### PROVIDED DATA ###

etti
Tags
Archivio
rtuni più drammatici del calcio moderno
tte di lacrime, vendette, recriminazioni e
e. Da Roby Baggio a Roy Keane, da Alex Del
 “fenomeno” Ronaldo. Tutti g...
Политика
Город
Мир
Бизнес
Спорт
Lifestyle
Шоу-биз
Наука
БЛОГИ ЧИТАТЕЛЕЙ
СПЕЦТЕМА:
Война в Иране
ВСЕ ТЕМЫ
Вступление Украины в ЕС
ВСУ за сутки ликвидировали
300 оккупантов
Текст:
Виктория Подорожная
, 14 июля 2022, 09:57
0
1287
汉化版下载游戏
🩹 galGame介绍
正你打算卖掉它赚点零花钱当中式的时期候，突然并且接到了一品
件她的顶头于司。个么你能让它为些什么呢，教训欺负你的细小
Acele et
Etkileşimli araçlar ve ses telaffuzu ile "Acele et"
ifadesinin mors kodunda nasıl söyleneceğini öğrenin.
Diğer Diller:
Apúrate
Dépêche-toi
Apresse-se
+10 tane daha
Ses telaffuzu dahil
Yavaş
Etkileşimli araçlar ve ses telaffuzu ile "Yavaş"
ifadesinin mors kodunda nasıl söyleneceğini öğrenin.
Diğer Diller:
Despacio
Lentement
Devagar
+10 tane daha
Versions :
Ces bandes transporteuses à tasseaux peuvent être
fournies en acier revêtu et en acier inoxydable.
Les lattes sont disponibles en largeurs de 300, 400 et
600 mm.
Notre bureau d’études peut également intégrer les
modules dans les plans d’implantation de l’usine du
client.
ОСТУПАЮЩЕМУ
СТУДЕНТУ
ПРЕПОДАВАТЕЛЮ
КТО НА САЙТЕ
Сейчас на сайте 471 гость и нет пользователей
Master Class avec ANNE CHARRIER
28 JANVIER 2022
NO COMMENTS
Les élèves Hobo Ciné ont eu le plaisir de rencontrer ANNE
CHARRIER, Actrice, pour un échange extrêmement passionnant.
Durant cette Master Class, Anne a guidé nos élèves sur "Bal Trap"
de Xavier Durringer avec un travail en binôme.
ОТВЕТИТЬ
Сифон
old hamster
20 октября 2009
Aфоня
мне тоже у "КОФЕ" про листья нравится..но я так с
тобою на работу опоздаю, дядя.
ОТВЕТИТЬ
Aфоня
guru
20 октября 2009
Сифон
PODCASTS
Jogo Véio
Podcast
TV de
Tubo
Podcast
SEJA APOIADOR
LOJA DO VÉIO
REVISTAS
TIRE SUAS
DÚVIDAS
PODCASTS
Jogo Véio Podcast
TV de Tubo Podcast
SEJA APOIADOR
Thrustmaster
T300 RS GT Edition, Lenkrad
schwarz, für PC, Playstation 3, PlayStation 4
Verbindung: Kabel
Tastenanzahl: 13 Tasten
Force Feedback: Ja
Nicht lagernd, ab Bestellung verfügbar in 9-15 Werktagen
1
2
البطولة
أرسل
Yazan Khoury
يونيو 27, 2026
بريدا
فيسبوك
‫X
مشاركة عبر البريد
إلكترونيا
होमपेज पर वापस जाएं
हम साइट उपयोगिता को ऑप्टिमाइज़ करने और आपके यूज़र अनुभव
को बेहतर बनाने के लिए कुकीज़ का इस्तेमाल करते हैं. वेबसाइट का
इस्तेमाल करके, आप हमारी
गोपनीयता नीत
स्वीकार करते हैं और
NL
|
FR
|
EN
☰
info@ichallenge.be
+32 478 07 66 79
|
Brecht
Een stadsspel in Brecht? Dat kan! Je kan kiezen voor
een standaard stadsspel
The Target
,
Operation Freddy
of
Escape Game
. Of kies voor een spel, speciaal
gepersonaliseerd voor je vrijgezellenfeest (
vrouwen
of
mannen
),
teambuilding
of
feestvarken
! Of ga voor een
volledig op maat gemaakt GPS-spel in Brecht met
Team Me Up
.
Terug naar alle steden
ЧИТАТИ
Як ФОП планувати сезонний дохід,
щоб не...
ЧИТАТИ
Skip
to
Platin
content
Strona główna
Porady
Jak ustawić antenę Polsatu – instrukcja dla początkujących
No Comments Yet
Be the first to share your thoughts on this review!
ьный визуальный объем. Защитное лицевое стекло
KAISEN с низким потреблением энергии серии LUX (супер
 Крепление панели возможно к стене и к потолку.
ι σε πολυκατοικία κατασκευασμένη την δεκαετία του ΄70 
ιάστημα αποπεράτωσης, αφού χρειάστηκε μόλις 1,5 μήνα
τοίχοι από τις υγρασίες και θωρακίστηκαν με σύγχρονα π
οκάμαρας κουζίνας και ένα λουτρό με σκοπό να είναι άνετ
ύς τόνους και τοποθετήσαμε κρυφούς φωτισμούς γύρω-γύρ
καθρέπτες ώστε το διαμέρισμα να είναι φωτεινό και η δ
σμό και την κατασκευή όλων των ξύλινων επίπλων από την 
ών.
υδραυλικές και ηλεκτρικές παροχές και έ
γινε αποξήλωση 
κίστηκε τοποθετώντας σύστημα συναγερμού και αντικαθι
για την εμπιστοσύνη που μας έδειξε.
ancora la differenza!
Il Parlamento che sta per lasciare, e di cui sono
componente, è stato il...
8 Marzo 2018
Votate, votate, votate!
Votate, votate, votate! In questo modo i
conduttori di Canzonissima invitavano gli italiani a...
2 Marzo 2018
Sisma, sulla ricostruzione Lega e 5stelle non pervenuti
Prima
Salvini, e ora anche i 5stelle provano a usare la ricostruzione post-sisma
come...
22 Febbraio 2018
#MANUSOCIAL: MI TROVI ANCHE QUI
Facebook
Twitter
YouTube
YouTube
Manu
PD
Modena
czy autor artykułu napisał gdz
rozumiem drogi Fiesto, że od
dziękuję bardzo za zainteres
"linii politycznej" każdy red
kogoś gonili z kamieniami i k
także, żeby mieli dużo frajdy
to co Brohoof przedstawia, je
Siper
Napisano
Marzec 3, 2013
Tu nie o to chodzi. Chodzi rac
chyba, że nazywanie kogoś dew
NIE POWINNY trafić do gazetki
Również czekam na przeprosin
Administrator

###

- _HOW TO COMPLETE THIS TASK_
Your answer must be every record above, set down exactly as written.

- _EXERCISE RESPONSE_
etti
Tags
Archivio
rtuni più drammatici del calcio moderno
tte di lacrime, vendette, recriminazioni e
e. Da Roby Baggio a Roy Keane, da Alex Del
 “fenomeno” Ronaldo. Tutti g...
Политика
Город
Мир
Бизнес
Спорт
Lifestyle
Шоу-биз
Наука
БЛОГИ ЧИТАТЕЛЕЙ
СПЕЦТЕМА:
Война в Иране
ВСЕ ТЕМЫ
Вступление Украины в ЕС
ВСУ за сутки ликвидировали
300 оккупантов
Текст:
Виктория Подорожная
, 14 июля 2022, 09:57
0
1287
汉化版下载游戏
🩹 galGame介绍
正你打算卖掉它赚点零花钱当中式的时期候，突然并且接到了一品
件她的顶头于司。个么你能让它为些什么呢，教训欺负你的细小
Acele et
Etkileşimli araçlar ve ses telaffuzu ile "Acele et"
ifadesinin mors kodunda nasıl söyleneceğini öğrenin.
Diğer Diller:
Apúrate
Dépêche-toi
Apresse-se
+10 tane daha
Ses telaffuzu dahil
Yavaş
Etkileşimli araçlar ve ses telaffuzu ile "Yavaş"
ifadesinin mors kodunda nasıl söyleneceğini öğrenin.
Diğer Diller:
Despacio
Lentement
Devagar
+10 tane daha
Versions :
Ces bandes transporteuses à tasseaux peuvent être
fournies en acier revêtu et en acier inoxydable.
Les lattes sont disponibles en largeurs de 300, 400 et
600 mm.
Notre bureau d’études peut également intégrer les
modules dans les plans d’implantation de l’usine du
client.
ОСТУПАЮЩЕМУ
СТУДЕНТУ
ПРЕПОДАВАТЕЛЮ
КТО НА САЙТЕ
Сейчас на сайте 471 гость и нет пользователей
Master Class avec ANNE CHARRIER
28 JANVIER 2022
NO COMMENTS
Les élèves Hobo Ciné ont eu le plaisir de rencontrer ANNE
CHARRIER, Actrice, pour un échange extrêmement passionnant.
Durant cette Master Class, Anne a guidé nos élèves sur "Bal Trap"
de Xavier Durringer avec un travail en binôme.
ОТВЕТИТЬ
Сифон
old hamster
20 октября 2009
Aфоня
мне тоже у "КОФЕ" про листья нравится..но я так с
тобою на работу опоздаю, дядя.
ОТВЕТИТЬ
Aфоня
guru
20 октября 2009
Сифон
PODCASTS
Jogo Véio
Podcast
TV de
Tubo
Podcast
SEJA APOIADOR
LOJA DO VÉIO
REVISTAS
TIRE SUAS
DÚVIDAS
PODCASTS
Jogo Véio Podcast
TV de Tubo Podcast
SEJA APOIADOR
Thrustmaster
T300 RS GT Edition, Lenkrad
schwarz, für PC, Playstation 3, PlayStation 4
Verbindung: Kabel
Tastenanzahl: 13 Tasten
Force Feedback: Ja
Nicht lagernd, ab Bestellung verfügbar in 9-15 Werktagen
1
2
البطولة
أرسل
Yazan Khoury
يونيو 27, 2026
بريدا
فيسبوك
‫X
مشاركة عبر البريد
إلكترونيا
होमपेज पर वापस जाएं
हम साइट उपयोगिता को ऑप्टिमाइज़ करने और आपके यूज़र अनुभव
को बेहतर बनाने के लिए कुकीज़ का इस्तेमाल करते हैं. वेबसाइट का
इस्तेमाल करके, आप हमारी
गोपनीयता नीत
स्वीकार करते हैं और
NL
|
FR
|
EN
☰
info@ichallenge.be
+32 478 07 66 79
|
Brecht
Een stadsspel in Brecht? Dat kan! Je kan kiezen voor
een standaard stadsspel
The Target
,
Operation Freddy
of
Escape Game
. Of kies voor een spel, speciaal
gepersonaliseerd voor je vrijgezellenfeest (
vrouwen
of
mannen
),
teambuilding
of
feestvarken
! Of ga voor een
volledig op maat gemaakt GPS-spel in Brecht met
Team Me Up
.
Terug naar alle steden
ЧИТАТИ
Як ФОП планувати сезонний дохід,
щоб не...
ЧИТАТИ
Skip
to
Platin
content
Strona główna
Porady
Jak ustawić antenę Polsatu – instrukcja dla początkujących
No Comments Yet
Be the first to share your thoughts on this review!
ьный визуальный объем. Защитное лицевое стекло
KAISEN с низким потреблением энергии серии LUX (супер
 Крепление панели возможно к стене и к потолку.
ι σε πολυκατοικία κατασκευασμένη την δεκαετία του ΄70 
ιάστημα αποπεράτωσης, αφού χρειάστηκε μόλις 1,5 μήνα
τοίχοι από τις υγρασίες και θωρακίστηκαν με σύγχρονα π
οκάμαρας κουζίνας και ένα λουτρό με σκοπό να είναι άνετ
ύς τόνους και τοποθετήσαμε κρυφούς φωτισμούς γύρω-γύρ
καθρέπτες ώστε το διαμέρισμα να είναι φωτεινό και η δ
σμό και την κατασκευή όλων των ξύλινων επίπλων από την 
ών.
υδραυλικές και ηλεκτρικές παροχές και έ
γινε αποξήλωση 
κίστηκε τοποθετώντας σύστημα συναγερμού και αντικαθι
για την εμπιστοσύνη που μας έδειξε.
ancora la differenza!
Il Parlamento che sta per lasciare, e di cui sono
componente, è stato il...
8 Marzo 2018
Votate, votate, votate!
Votate, votate, votate! In questo modo i
conduttori di Canzonissima invitavano gli italiani a...
2 Marzo 2018
Sisma, sulla ricostruzione Lega e 5stelle non pervenuti
Prima
Salvini, e ora anche i 5stelle provano a usare la ricostruzione post-sisma
come...
22 Febbraio 2018
#MANUSOCIAL: MI TROVI ANCHE QUI
Facebook
Twitter
YouTube
YouTube
Manu
PD
Modena
czy autor artykułu napisał gdz
rozumiem drogi Fiesto, że od
dziękuję bardzo za zainteres
"linii politycznej" każdy red
kogoś gonili z kamieniami i k
także, żeby mieli dużo frajdy
to co Brohoof przedstawia, je
Siper
Napisano
Marzec 3, 2013
Tu nie o to chodzi. Chodzi rac
chyba, że nazywanie kogoś dew
NIE POWINNY trafić do gazetki
Również czekam na przeprosin
Administrator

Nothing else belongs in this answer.